Be Alert and Prepared for Wet Roads
- ‘Turn Around Don’t Drown.’ Never attempt to drive on a road that’s covered with water. Turn around and find another route.
- Personal safety first. Should you encounter a situation where your vehicle takes on water, always think of personal safety first. Leaving a vehicle to get to safer, higher ground to prevent injury or loss of life should always be the priority.
- Don't use cruise control. Driving on slick roads means your tires will have less traction, and you should be prepared to adjust accordingly. If something goes wrong while you have cruise control on, there may not be enough time to take over the vehicle.
- Increase your following distance. When facing reduced visibility, you and other drivers will likely need more time to react to surrounding traffic. Leave ample space between you and nearby vehicles to reduce the need for sudden reactions.
- Drive more slowly. Hydroplaning is an ever-present danger with as little as one-twelfth of an inch of water on the road. Some tires can lose contact with the road even at 35 mph. Reducing your speed will help you remain in control of the vehicle.
- Know how to respond to a skid. If your vehicle begins to skid, remain calm. Avoid slamming on your brakes; doing so could throw your vehicle off balance and out of your control. Instead, look and steer in the direction you want your vehicle to go.

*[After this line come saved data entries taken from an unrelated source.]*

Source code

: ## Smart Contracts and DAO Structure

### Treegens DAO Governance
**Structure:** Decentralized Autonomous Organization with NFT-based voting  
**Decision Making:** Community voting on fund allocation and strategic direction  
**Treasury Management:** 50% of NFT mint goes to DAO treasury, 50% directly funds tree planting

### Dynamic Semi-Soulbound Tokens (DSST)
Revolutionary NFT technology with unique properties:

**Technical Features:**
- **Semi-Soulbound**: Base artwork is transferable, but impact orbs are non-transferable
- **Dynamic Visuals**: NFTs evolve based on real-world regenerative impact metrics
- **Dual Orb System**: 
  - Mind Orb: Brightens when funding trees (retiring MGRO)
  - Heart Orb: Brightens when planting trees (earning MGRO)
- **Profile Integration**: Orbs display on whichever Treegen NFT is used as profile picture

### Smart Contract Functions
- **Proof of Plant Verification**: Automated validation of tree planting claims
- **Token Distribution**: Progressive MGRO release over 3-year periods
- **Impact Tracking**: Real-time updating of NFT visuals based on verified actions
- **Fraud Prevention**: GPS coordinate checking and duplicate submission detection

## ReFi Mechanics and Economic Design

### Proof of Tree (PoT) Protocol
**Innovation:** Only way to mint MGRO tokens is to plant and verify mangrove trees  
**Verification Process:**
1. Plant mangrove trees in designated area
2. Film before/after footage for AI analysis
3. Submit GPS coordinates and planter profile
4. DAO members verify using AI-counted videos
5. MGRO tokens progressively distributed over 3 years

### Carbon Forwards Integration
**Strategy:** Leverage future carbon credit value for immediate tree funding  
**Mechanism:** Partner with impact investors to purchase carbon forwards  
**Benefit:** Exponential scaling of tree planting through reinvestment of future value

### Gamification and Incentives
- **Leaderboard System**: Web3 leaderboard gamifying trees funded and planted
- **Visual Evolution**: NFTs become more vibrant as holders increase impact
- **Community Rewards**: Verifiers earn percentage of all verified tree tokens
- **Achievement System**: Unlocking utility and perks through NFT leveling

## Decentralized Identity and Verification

- Never try to start a car that has taken on water. Flood waters are corrosive and contain debris that could enhance any damage the car has already received as a result of taking on water. In some cases, vehicles may be salvageable by drying out, but starting a car in flood waters can force water into systems that may not be affected by standing water.
Prepare Your Vehicle
Vehicle maintenance is part of safe driving in general; it ensures everything is running smoothly. Be sure to check the following components; that way, you have less to worry about when you need to drive in the rain:
- Windshield wipers. Keep your vision as clear as possible by replacing your wipers every six to 12 months. Streaking or chattering are signs that it’s time to put on a new set.
- Lights. Ensure your headlights, taillights, brake lights, and turn signals are functioning properly so other drivers will see you more clearly. Clean haziness from your headlight covers.
- Tires. Check them at least once a month; maintain your car’s recommended tire pressure. If you see uneven or excess tread wear, consider a suspension repair or wheel alignment.